Colony leaders decided that a proactive and ready state of mind must be kept by all citizens, owing to many earlier failures in the time that English settlers had attempted. Military tactics must be taught and exercised. Being part of citizenry in the small villages required that a price must be paid for the freedoms that could potentially be enjoyed. To enjoy that desired freedom, the price exacted meant taking responsibility for defending the settlements of the Massachusetts Bay.

The settlers of the new outposts experienced austere surroundings. With no established or familiar conventions upon which to rely, the colony relied upon male pioneers to provide food, shelter and defensive protection for the women and children present, as well for themselves. Even with all available hands working, this was a difficult task. Worse, the nearby Pequot Indian tribe proved a restless and unpredictable neighbor, leaving the Massachusetts colonists vulnerable to guerilla-style attacks that could decimate the fledgling settlements. In an environment rife with disease, poor sanitation, and harsh weather conditions, all able-bodied members of the Massachusetts colony pulled together out of necessity.

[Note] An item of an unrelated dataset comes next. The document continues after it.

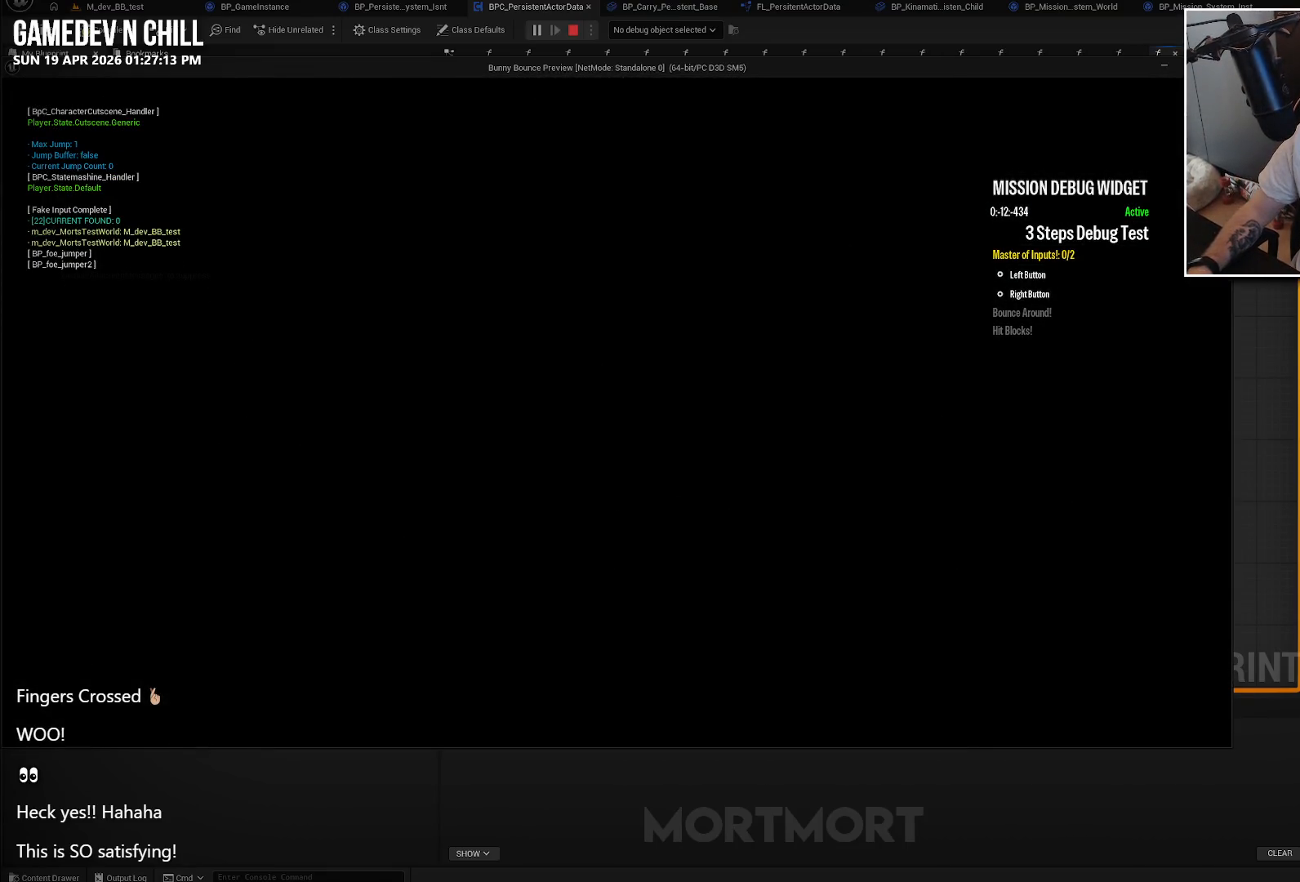
{"buttons": [], "left_stick": "down", "right_stick": "center", "events": []}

Self-sufficiency proved instrumental. In a new land, hiring mercenary fighters in the European tradition to ward off Indian attacks would be impossible. The colonists had no money. Other foreign interests in the New World such as the French or Spanish, even if they were available for defensive purposes, did not share English views on religion and political matters. They would have seriously undermined the stability of the Massachusetts Bay Colony. Governing and policing the settlement would have to be left to the colonists themselves. Therefore, the militia system of self-defense brought from England had the best chance of succeeding for the colonists.

And it did succeed. Soon after the establishment of the militia in Massachusetts, the entire New England region defended itself against the aggression of the Pequot nation. Other colonies such as Connecticut and Rhode Island mustered militia units to fight the Indian tribe. The colonists succeeded in forcing the Pequots to capitulate in 1638. Ultimately, the militia enlisted from the many small villages proved a strong component in building confidence for the settlement as a whole.

Massachusetts proved to be the first entity among the nation’s first colonies to maintain continuous service. The North, South and East Regiments established encompass part of the Commonwealth’s exemplary military tradition of today. The four lineal descendants of the Massachusetts National Guard that continue in active service include the 101st Engineer Battalion, the 101st Field Artillery, the 181st Infantry Regiment and the 182nd Infantry Regiment. In addition, the legal precedent first establishing the first three units remains intact.

The National Guard still consists of Citizen-Soldiers and Airmen providing protection from natural disaster and training regularly to sharpen readiness skills to benefit local communities. It has also developed into an active, ready force deploying to faraway countries to protect the national interests of the United States abroad.

The National Guard has grown into a worldwide military force, yet it still retains the core characteristics that came into being on December 13, 1636. It is a community cornerstone rooted in the rule of law across the land. It enabled the early colonial settlers to meet the challenges of an uncertain world then as it does now. The National Guard will continue to be always ready and always there for the citizens that it serves.